(Stored items from a collection)
——
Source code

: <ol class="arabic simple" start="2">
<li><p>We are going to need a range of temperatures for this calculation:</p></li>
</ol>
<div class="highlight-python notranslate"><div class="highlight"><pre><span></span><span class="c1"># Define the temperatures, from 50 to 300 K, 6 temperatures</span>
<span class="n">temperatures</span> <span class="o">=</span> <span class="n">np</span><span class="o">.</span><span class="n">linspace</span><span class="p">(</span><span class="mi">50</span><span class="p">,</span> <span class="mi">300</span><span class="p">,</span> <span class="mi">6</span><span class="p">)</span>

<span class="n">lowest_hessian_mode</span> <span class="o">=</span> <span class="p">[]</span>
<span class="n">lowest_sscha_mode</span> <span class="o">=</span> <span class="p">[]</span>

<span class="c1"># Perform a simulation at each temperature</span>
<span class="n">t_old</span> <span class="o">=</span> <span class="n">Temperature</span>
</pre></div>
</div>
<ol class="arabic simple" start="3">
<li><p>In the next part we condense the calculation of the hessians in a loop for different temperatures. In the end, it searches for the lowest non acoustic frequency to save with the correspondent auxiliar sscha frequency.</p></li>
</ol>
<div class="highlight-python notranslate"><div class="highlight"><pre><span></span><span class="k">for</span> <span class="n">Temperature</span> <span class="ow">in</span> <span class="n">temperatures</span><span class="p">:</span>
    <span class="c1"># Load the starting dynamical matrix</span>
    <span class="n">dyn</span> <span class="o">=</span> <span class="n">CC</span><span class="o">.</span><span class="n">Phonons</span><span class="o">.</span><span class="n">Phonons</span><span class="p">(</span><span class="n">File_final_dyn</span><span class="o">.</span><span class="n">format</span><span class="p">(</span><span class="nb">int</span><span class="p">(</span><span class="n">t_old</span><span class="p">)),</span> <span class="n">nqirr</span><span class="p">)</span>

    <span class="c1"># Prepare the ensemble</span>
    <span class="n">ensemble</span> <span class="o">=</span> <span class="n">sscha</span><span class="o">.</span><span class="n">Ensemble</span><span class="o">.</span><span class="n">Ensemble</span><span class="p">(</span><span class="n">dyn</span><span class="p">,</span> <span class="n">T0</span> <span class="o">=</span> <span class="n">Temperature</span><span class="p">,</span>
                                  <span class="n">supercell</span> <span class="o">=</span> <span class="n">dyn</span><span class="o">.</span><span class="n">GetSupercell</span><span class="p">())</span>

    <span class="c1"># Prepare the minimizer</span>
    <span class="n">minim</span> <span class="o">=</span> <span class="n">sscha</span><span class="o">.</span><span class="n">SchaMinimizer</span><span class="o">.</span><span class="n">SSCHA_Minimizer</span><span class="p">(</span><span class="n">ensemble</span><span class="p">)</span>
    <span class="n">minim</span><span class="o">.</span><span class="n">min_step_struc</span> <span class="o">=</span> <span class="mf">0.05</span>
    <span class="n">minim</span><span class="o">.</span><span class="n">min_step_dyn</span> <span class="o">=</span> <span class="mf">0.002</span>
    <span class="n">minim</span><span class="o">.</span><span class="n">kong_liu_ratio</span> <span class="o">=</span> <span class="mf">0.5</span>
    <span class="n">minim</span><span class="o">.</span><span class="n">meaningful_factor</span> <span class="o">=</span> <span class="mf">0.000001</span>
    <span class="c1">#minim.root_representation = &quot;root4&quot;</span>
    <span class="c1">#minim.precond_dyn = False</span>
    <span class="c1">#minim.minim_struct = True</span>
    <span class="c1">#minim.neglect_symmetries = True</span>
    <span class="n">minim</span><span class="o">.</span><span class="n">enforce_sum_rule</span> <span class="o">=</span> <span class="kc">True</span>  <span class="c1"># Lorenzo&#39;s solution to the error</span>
——
Your response should consist solely of the lines from the one containing "Prepare the minimizer</span>" to the end of the entries, both ends included, exactly as they appear.

    <span class="c1"># Prepare the minimizer</span>
    <span class="n">minim</span> <span class="o">=</span> <span class="n">sscha</span><span class="o">.</span><span class="n">SchaMinimizer</span><span class="o">.</span><span class="n">SSCHA_Minimizer</span><span class="p">(</span><span class="n">ensemble</span><span class="p">)</span>
    <span class="n">minim</span><span class="o">.</span><span class="n">min_step_struc</span> <span class="o">=</span> <span class="mf">0.05</span>
    <span class="n">minim</span><span class="o">.</span><span class="n">min_step_dyn</span> <span class="o">=</span> <span class="mf">0.002</span>
    <span class="n">minim</span><span class="o">.</span><span class="n">kong_liu_ratio</span> <span class="o">=</span> <span class="mf">0.5</span>
    <span class="n">minim</span><span class="o">.</span><span class="n">meaningful_factor</span> <span class="o">=</span> <span class="mf">0.000001</span>
    <span class="c1">#minim.root_representation = &quot;root4&quot;</span>
    <span class="c1">#minim.precond_dyn = False</span>
    <span class="c1">#minim.minim_struct = True</span>
    <span class="c1">#minim.neglect_symmetries = True</span>
    <span class="n">minim</span><span class="o">.</span><span class="n">enforce_sum_rule</span> <span class="o">=</span> <span class="kc">True</span>  <span class="c1"># Lorenzo&#39;s solution to the error</span>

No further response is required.